ISIS, the terror group that also calls itself the Islamic State, “can muster between 20,000 and 31,500 fighters across Iraq and Syria,” according to a CIA spokesman, CNN reported today.
U.S. officials previously estimated ISIS had only as many as 10,000 fighters.
The new assessment is based on a review of intelligence reports from May to August.
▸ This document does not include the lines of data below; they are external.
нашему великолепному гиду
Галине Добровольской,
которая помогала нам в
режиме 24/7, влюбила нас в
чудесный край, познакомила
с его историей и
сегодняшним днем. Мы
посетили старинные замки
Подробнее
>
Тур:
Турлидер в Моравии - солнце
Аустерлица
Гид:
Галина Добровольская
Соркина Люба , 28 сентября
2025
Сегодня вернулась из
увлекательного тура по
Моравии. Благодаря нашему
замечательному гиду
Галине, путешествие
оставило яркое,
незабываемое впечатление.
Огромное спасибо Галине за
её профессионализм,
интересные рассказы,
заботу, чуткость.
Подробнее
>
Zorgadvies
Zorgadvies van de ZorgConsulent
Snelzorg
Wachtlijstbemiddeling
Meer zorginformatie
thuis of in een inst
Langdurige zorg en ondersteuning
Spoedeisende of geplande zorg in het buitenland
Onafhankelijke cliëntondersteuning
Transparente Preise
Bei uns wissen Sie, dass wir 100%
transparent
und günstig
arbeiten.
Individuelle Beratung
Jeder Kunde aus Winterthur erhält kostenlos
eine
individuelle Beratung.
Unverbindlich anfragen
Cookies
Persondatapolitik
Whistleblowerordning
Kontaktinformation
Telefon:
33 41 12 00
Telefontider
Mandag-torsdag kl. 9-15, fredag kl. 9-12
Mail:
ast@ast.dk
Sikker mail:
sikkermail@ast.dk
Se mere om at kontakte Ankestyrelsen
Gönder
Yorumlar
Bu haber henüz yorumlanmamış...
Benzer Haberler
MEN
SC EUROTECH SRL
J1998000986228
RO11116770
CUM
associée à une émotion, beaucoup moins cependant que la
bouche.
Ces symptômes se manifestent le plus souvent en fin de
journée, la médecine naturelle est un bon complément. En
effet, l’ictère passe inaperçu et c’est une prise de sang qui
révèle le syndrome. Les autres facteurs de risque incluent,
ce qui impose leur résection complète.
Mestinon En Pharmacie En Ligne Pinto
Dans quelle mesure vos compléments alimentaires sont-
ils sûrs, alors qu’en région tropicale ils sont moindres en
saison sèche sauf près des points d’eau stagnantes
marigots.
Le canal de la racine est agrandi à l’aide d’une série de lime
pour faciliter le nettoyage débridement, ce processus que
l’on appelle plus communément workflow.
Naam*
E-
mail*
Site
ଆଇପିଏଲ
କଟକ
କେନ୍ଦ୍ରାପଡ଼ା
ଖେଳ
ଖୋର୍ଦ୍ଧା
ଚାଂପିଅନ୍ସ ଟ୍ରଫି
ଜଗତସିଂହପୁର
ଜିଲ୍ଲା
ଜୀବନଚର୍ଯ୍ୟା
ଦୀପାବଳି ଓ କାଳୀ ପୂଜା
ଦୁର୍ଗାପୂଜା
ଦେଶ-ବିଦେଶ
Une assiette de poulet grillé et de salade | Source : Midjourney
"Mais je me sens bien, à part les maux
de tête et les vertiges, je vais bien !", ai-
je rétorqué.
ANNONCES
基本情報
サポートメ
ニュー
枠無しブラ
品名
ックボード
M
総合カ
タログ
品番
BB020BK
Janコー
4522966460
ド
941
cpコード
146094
The CIA estimates that 2,000 of those fighters are from Western nations.
More than 15,000 foreign fighters have gone to Syria, a CIA source told CNN. The fighters come from more than 80 countries, the source said.
“This new total reflects an increase in members because of stronger recruitment since June following battlefield successes and the declaration of a caliphate,” CIA spokesman Todd Ebitz said.
It is unclear how the ISIS ranks swelled, and whether the increased numbers include recruits from within Iraq.
It is also not immediately clear whether these new estimated numbers reflected primarily ISIS fighters or were dispersed among a number of groups fighting the Syrian government.
The revised figures come a day after President Obama outlined his plans to “dismantle and ultimately destroy” ISIS.
On Wednesday, Obama laid out plans to go after Islamic State militants with sustained airstrikes and associated military actions designed to neutralize the terror group.
He insisted that despite ISIS declaring a caliphate, controlling large areas in Iraq and Syria and calling itself Islamic State, it is neither Islamic nor a legitimate state.
Details about the vastly increased number of fighters followed news that the United States has begun surveillance flights over Syria as part of an effort at intelligence-gathering related to where and when to launch airstrikes against ISIS.
The Pentagon is refining its targets based on improved intelligence-gathering, including the surveillance flights now under way over Syria, a Defense official said.
The United States “will take action at a time and place” of its choosing, another official said, speaking on condition of anonymity.
A Pentagon spokesman said that one way to attack ISIS is to go after its leadership, something the United States has not done to this point.
“One of the ways you get at and you destroy the capabilities of an enemy like (ISIS) is to be pretty aggressive against them, and that does include disrupting their ability to command and control and to lead their own forces,” said Rear Adm. John Kirby, the spokesman.
The U.S. military is flying about 60 surveillance and reconnaissance flights per day over Iraq. Those flights have “developed over time a tremendous clarity of the intelligence picture within Iraq,” said a US official.